Eventually, Joe became the exclusive dealer for a major phonograph, radio and television manufacturer of the day, Magnavox. When Battlefield Mall opened in 1970, Joe helped establish Colony Magnavox there.

The creation of Tel-A-Rent

When major national retailers built large stores here and began selling records as loss-leaders to lure customers, the Record Shop morphed into Video One and was able to soldier on selling TVs and VCRs for a while because unlike big-box stores, it had a service department to repair sets when they went on the blink.

“But my dad said that television sets were a rare product that got cheaper in price at the same time that they got better in quality every year,” says Chris. ”Eventually, TV sets became so inexpensive that it cost more money to fix them than it did to throw them away and buy new ones.”

About this time (late 1970s, early ’80s), Joe and business partner Mike Pierce had another inspiration: renting TVs.

“Interest rates were high; nobody wanted to do financing,” Chris explains. So when a customer one day wanted a TV set but couldn't afford to buy it, she was asked: If you could rent this television, would you take it? She did, and the rental business took off.

Chris says his father told him skeptics warned that people would damage or pawn the TVs. ”But there was a huge market of people who couldn’t get credit but who wanted nice things for their home.”

Thus Tel-A-Rent was established, and is still operated today by Pierce. Joe retired in 1992 but retained ownership of the building.

Joe’s kids recall a couple of their father’s practical business quirks:

“He didn’t pay his employees on Friday like a lot of businesses did,” says Chris. “He paid them on Monday. That was because he worried that if he paid them on Friday, they’d blow a lot of it over the weekend and then they wouldn’t have money for the week ahead. But if he paid them on Monday, at least they’d have a better of chance of having the money they needed to get through the week.”

Cindy and Joann say their dad didn’t eat lunch. “At the store, his salesmen would go out to lunch. But he’d stay because he knew customers would come in on their own lunch breaks. He’d make all the sales himself during the lunch hour, and didn’t have to pay commissions on them.”

Joe did like food, however. He always ate a big breakfast and a big supper when he’d finally get home at night after a long workday at the store. His parents, Charles and Minnie, had worked at the Union Stockyards, where his mom ran the cafe there for years — and Joe used some of her recipes to make tasty batches of chili, and beans and cornbread, and T-bone steak.

In his latter years, Joann took Joe out to eat almost every Monday evening, usually to Jimm’s Steakhouse, where, in a holdover from jaw injuries suffered in that long-ago traffic crash, he favored the easy-to-chew meatloaf. Other regular haunts included Mexican Villa (the Chico Mexican plate), Pizza House (mushroom and sausage pizza), and Leong’s (cashew chicken, of course).

#### [Given records]
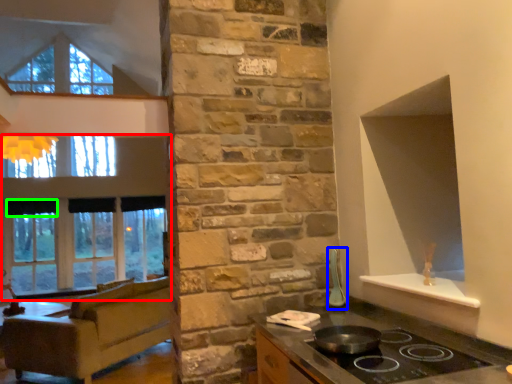
Question: Based on their relative distances, which object is nearer to window (highlighted by a red box)? Choose from appliance (highlighted by a blue box) and curtain (highlighted by a green box).

Choices:
 (A) appliance
 (B) curtain

Answer: (B)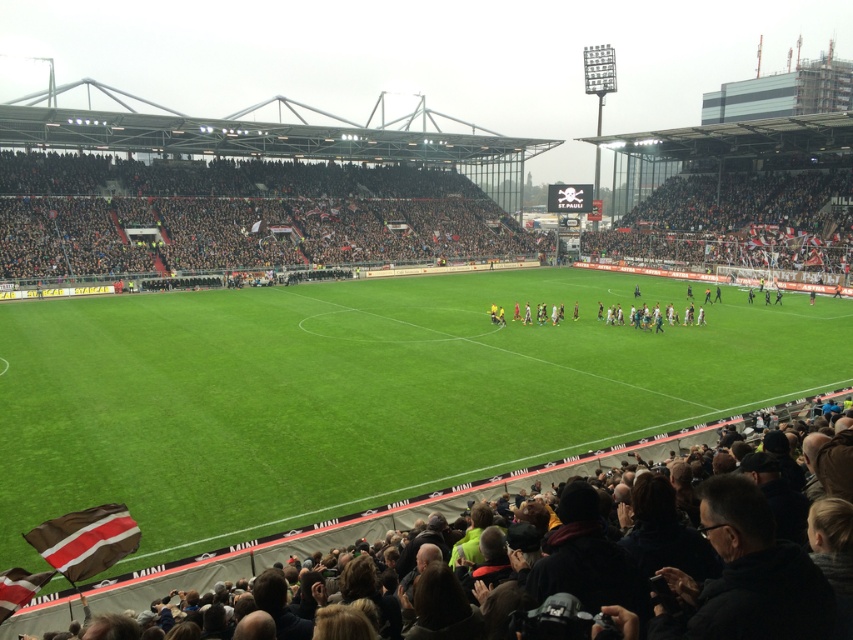
Is dark gray fabric crowd at lower center smaller than striped fabric flag at lower left?

Actually, dark gray fabric crowd at lower center might be larger than striped fabric flag at lower left.

The image size is (853, 640). What do you see at coordinates (351, 528) in the screenshot?
I see `dark gray fabric crowd at lower center` at bounding box center [351, 528].

Is point (646, 451) positioned in front of point (4, 616)?

No.

The height and width of the screenshot is (640, 853). I want to click on dark gray fabric crowd at lower center, so click(351, 528).

Is point (360, 538) positioned in front of point (51, 560)?

No, it is behind (51, 560).

How far apart are dark gray fabric crowd at lower center and brown striped fabric at lower left?

A distance of 3.13 meters exists between dark gray fabric crowd at lower center and brown striped fabric at lower left.

Does point (198, 573) lie behind point (67, 548)?

Yes, it is behind point (67, 548).

Where is `dark gray fabric crowd at lower center`? The height and width of the screenshot is (640, 853). dark gray fabric crowd at lower center is located at coordinates (351, 528).

Which is more to the left, brown striped fabric at lower left or striped fabric flag at lower left?

striped fabric flag at lower left

Is brown striped fabric at lower left bigger than striped fabric flag at lower left?

Correct, brown striped fabric at lower left is larger in size than striped fabric flag at lower left.

Which is in front, point (94, 556) or point (13, 566)?

Positioned in front is point (13, 566).

The width and height of the screenshot is (853, 640). Identify the location of brown striped fabric at lower left. (85, 540).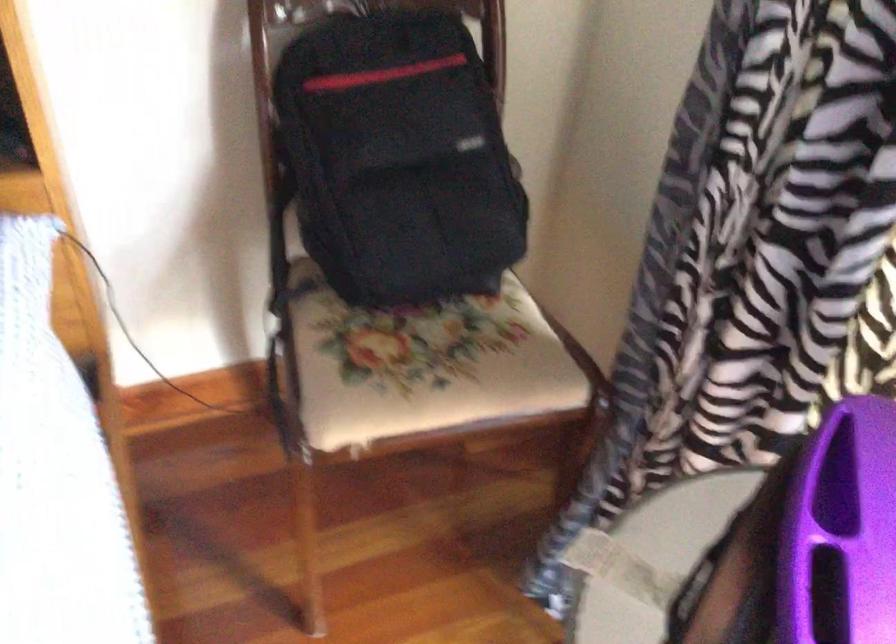
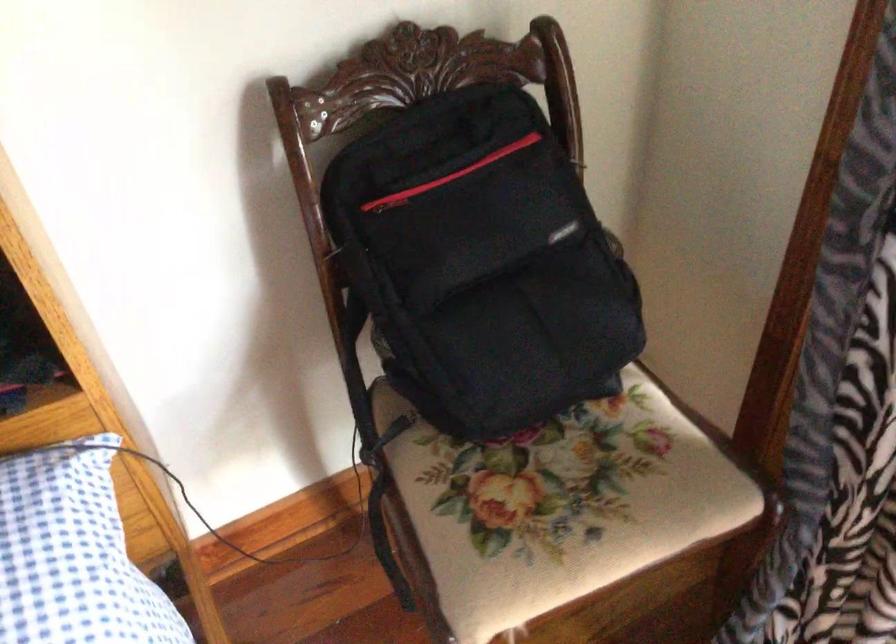
Question: I am providing you with two images of the same scene from different viewpoints. Please identify which objects are invisible in image2.

Choices:
 (A) black backpack handle
 (B) black backpack
 (C) chair sitting surface
 (D) none of these

Answer: (D)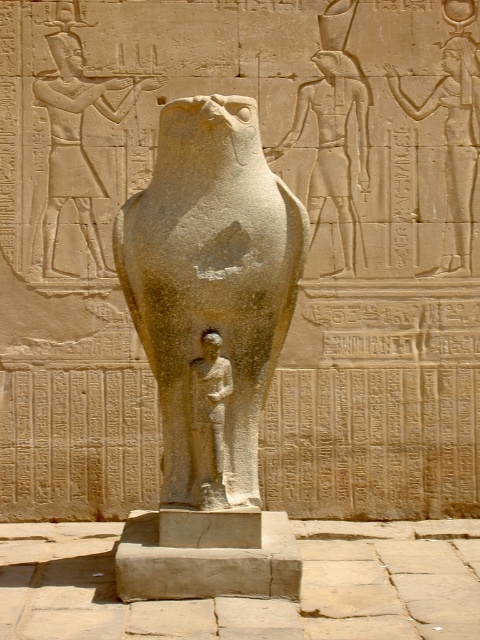
Question: Is gray stone statue at center smaller than sandstone relief figure at upper left?

Choices:
 (A) yes
 (B) no

Answer: (A)

Question: Based on their relative distances, which object is nearer to the gray stone falcon at center?

Choices:
 (A) sandstone relief figure at upper left
 (B) gray stone statue at center

Answer: (A)

Question: Which object is positioned closest to the gray stone statue at center?

Choices:
 (A) sandstone relief figure at upper left
 (B) gray stone falcon at center

Answer: (A)

Question: Can you confirm if gray stone falcon at center is wider than gray stone statue at center?

Choices:
 (A) yes
 (B) no

Answer: (A)

Question: Considering the real-world distances, which object is farthest from the gray stone statue at center?

Choices:
 (A) gray stone falcon at center
 (B) sandstone relief figure at upper left

Answer: (A)

Question: Is gray stone statue at center further to the viewer compared to sandstone relief figure at upper left?

Choices:
 (A) no
 (B) yes

Answer: (B)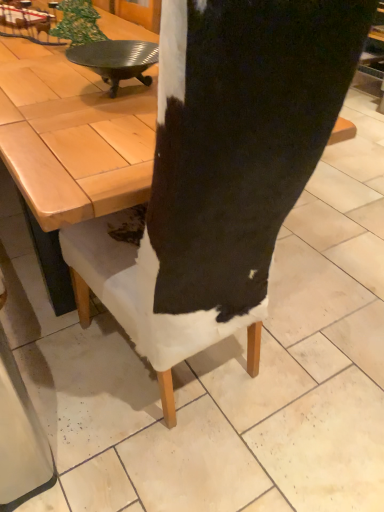
Identify the location of free space in front of metallic silver plate at upper left. Image resolution: width=384 pixels, height=512 pixels. (89, 123).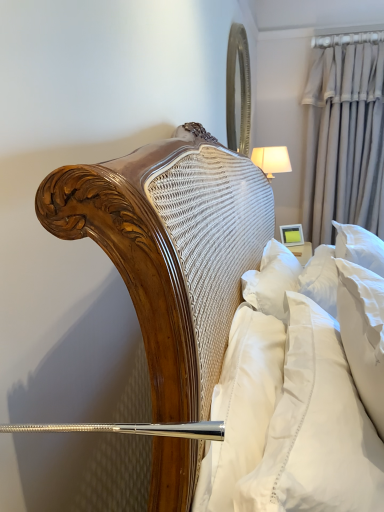
Question: Does white soft pillow at right appear on the left side of matte yellow picture frame at upper right?

Choices:
 (A) yes
 (B) no

Answer: (A)

Question: From a real-world perspective, is white soft pillow at right physically above matte yellow picture frame at upper right?

Choices:
 (A) yes
 (B) no

Answer: (B)

Question: Is matte yellow picture frame at upper right a part of white soft pillow at right?

Choices:
 (A) no
 (B) yes

Answer: (A)

Question: Is white soft pillow at right wider than matte yellow picture frame at upper right?

Choices:
 (A) no
 (B) yes

Answer: (B)

Question: Considering the relative positions of white soft pillow at right and matte yellow picture frame at upper right in the image provided, is white soft pillow at right to the right of matte yellow picture frame at upper right from the viewer's perspective?

Choices:
 (A) yes
 (B) no

Answer: (B)

Question: Is white soft pillow at right shorter than matte yellow picture frame at upper right?

Choices:
 (A) yes
 (B) no

Answer: (B)

Question: Does beige fabric curtain at upper right lie in front of silver/metallic mirror at upper right?

Choices:
 (A) no
 (B) yes

Answer: (A)

Question: Can you confirm if beige fabric curtain at upper right is positioned to the left of silver/metallic mirror at upper right?

Choices:
 (A) yes
 (B) no

Answer: (B)

Question: Could silver/metallic mirror at upper right be considered to be inside beige fabric curtain at upper right?

Choices:
 (A) yes
 (B) no

Answer: (B)

Question: Is beige fabric curtain at upper right not within silver/metallic mirror at upper right?

Choices:
 (A) no
 (B) yes

Answer: (B)

Question: Is beige fabric curtain at upper right looking in the opposite direction of silver/metallic mirror at upper right?

Choices:
 (A) yes
 (B) no

Answer: (B)

Question: Considering the relative sizes of beige fabric curtain at upper right and silver/metallic mirror at upper right in the image provided, is beige fabric curtain at upper right thinner than silver/metallic mirror at upper right?

Choices:
 (A) yes
 (B) no

Answer: (B)

Question: From a real-world perspective, is matte yellow picture frame at upper right located higher than beige fabric curtain at upper right?

Choices:
 (A) yes
 (B) no

Answer: (B)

#### [What to do]
Retype from the Tel-A-Rent passage above, starting with "About this time" and going on through "business took off.".

#### [Reply]
About this time (late 1970s, early ’80s), Joe and business partner Mike Pierce had another inspiration: renting TVs.

“Interest rates were high; nobody wanted to do financing,” Chris explains. So when a customer one day wanted a TV set but couldn't afford to buy it, she was asked: If you could rent this television, would you take it? She did, and the rental business took off.